(Exodus 19:3-6, Hosea 2:21-23; 1 Peter 2:9-10)
If you’re familiar with the King James Version, you probably realize that I took the title for this message from its translation of verse 9. You might also remember that I referenced it in the first sermon of this series. Our modern translations are right to use the word “chosen” instead, because the word “peculiar” doesn’t really get the right idea across anymore, but it’s too bad, really. “Peculiar,” as the King James uses it, carries a sense of possession and uniqueness which the word “chosen” doesn’t. I could say that this is my chosen shirt this morning, and I could say that Sara is my chosen wife, but I couldn’t say that this shirt is peculiar to me—I’m not emotionally invested in it, and there are a lot of other people who have shirts just like it. Obviously, I wouldn’t normally call my wife peculiar, but in this sense, she’s peculiar to me alone.
Now, you might point out that I didn’t just choose her, she also chose me, and you don’t know how right you are; but that only strengthens the point, because we have also chosen God. His choice of us is clearly first and greater, but it isn’t something that just happens to us—we respond to him, and so participate in his choice. We’re bound to him by his act and our own, and so we’re doubly his, and his alone. No one else has any claim on us—not even denominations that think they have a right to our property. We are only God’s possession.
All that said, I’ll admit it’s not the whole reason I chose this title for the sermon. The fact is, while Peter doesn’t explicitly say this, we are indeed a peculiar people as the world understands the word. We are odd; we are atypical; we are outside our world’s idea of “normal.” To say God has chosen us doesn’t just mean that he’s chosen us to be with him in the next life; he’s chosen us, as Peter makes clear, to do his work and serve his purposes in this one. We are strange to this world because we’re turned toward God.

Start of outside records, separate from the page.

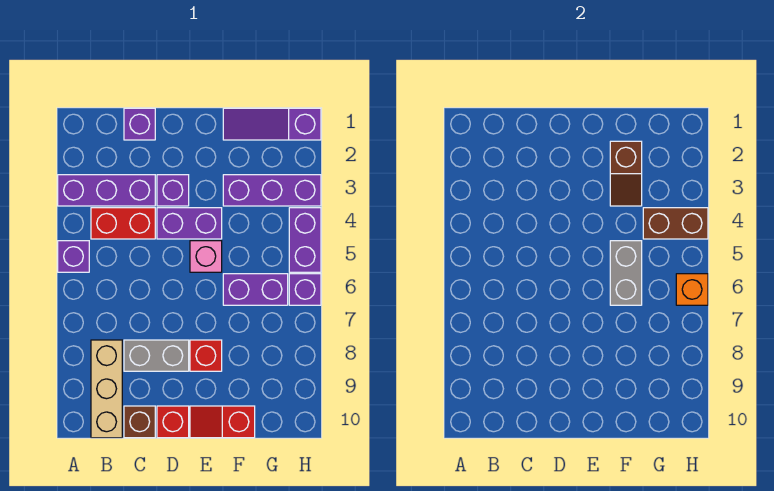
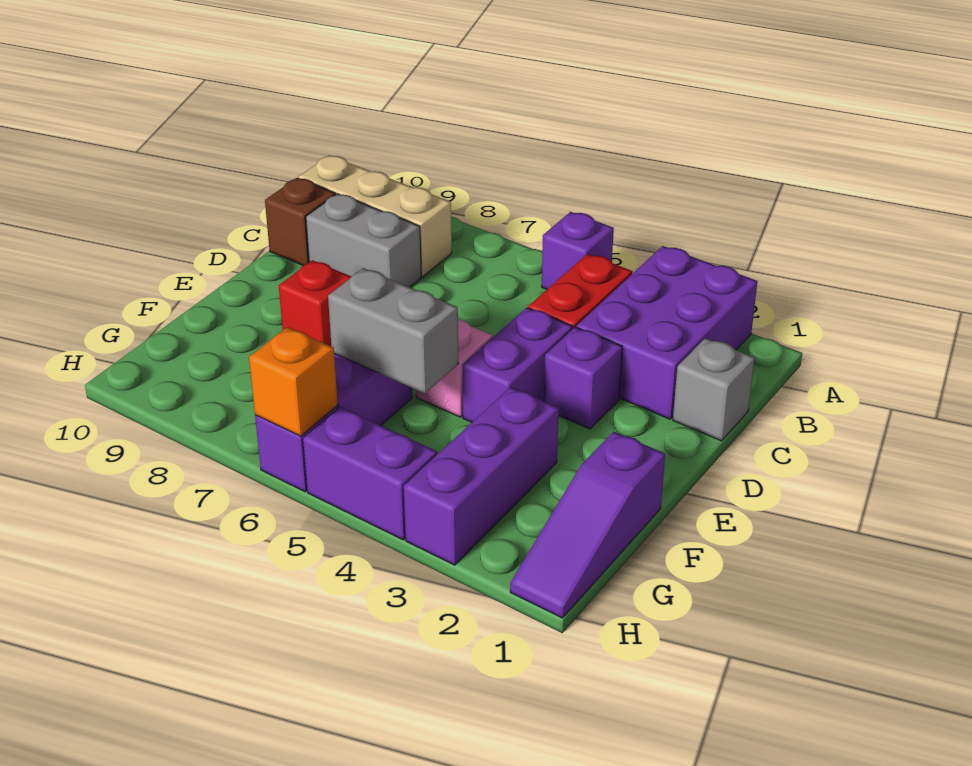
purple 1x3 brick [58,175,155,206] -> purple 2x3 brick [576,246,757,419]
purple 1x1 brick [124,108,155,140] -> grey 1x1 brick [673,338,755,441]
grey 1x2 brick [124,340,189,371] -> grey 1x2 brick turned to [306,194,421,287]
red 1x1 brick [157,406,189,438] -> none
red 1x2 slope [190,406,255,438] -> none
purple 1x3 slope [223,108,321,140] -> purple 1x3 slope turned to [510,432,665,618]
brown 1x2 slope [610,141,642,206] -> none
brown 1x2 brick [643,208,708,239] -> none

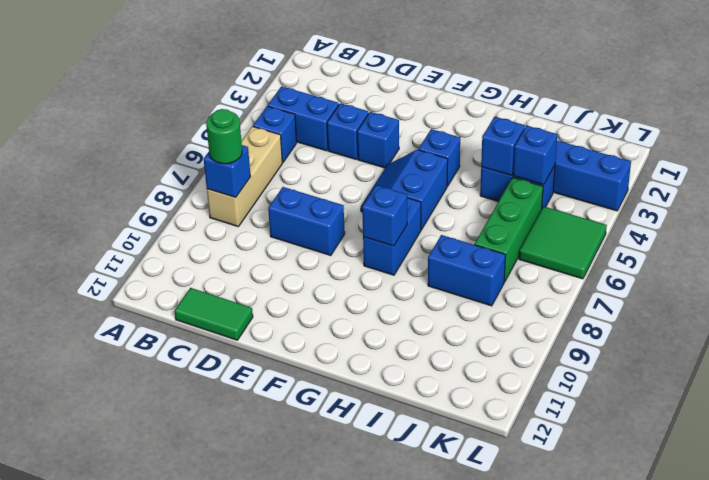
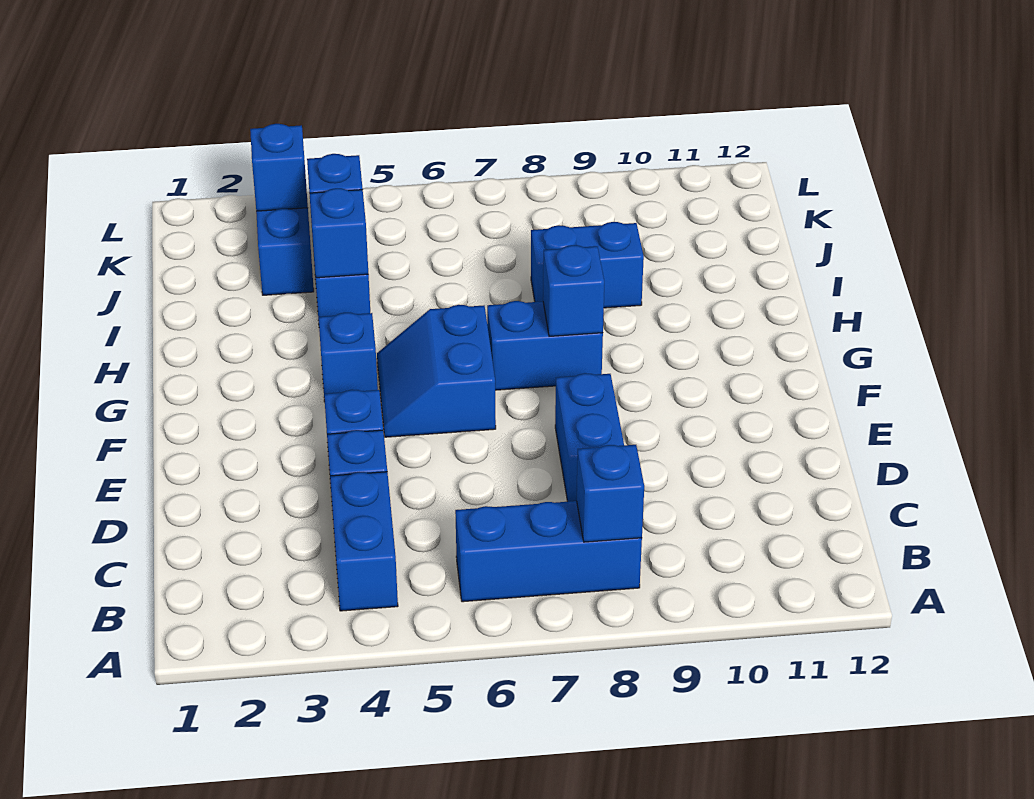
blue 1x1 brick [253,106,297,162] -> blue 1x1 brick moved to [250,124,308,211]
tan 1x3 brick [207,126,282,226] -> blue 1x3 brick [455,501,642,602]
green 1x1 round brick [206,109,242,164] -> none
green 1x2 tile [175,288,253,340] -> none
blue 2x2 slope [361,150,448,230] -> blue 2x2 slope turned to [377,305,496,437]
blue 1x2 brick [428,235,506,306] -> blue 1x2 brick turned to [531,222,644,308]
green 1x3 brick [475,178,543,282] -> none
green 2x2 tile [519,206,607,279] -> none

Peter tells us we are a separate nation from the nations of this world. We are a nation set apart in allegiance to the King of heaven, to be his priests to the other nations. As we see in Exodus 19, this is language used in the Old Testament to describe Israel and their mission. God had made a covenant with Israel, and that was to define them in every respect. They were to be holy to the Lord—different and distinct from the peoples around them in the way they lived life, the values they upheld and the goals they pursued—because their primary allegiance was to him rather than to any worldly powers. Precisely in that, they were to serve as the priests of God to the world—the access point through whom the nations could come to God, and by whom they might be led to him.
Biblically, all our standards for life are to be disjointed from our culture and society. How we do business, why we do business, how we talk to one another, how we use money, our attitudes toward material possessions, our view of sex, our ideas of what we deserve and what we don’t deserve—in all these things, and in everything else, we should be fundamentally different from those around us. The purpose of everything we do is “to declare the praises of him who called [us] out of darkness into his marvelous light.” That’s why we exist. You want a mission statement? In the big picture, that’s it. Anything else you come up with has to point to that and end there.
The world worships itself, in various ways. That worship defines the world, makes it what it is, and makes it do what it does. When we go along with the world in its ways, we join in its worship, bowing at its altar. That’s not who we have been called and created to be. We are a people created by the entirely different worship of an entirely different God—a God who is neither ourselves nor defined by and for ourselves. Everything we do is to be worship offered to him, and to flow out of our worship together as his people. God has redeemed all of our life in Jesus Christ, all of it belongs to him, and so all of it is for him.
Our morality is to be not a matter of duty, but an offering of worship to God. Our politics should be not about power and self-interest, but an offering of worship to God. Our identity is truly found not in what the people of our town or in our broader culture see when they look at us, but in our worship of God. And our witness to our world, our outreach and evangelism, aren’t things we do because we want the church to get bigger, but expressions of our worship of God. We worship God, we learn to see how good and great and marvelous he is and how wonderful his grace, and so we talk about him wherever we go. That’s the idea.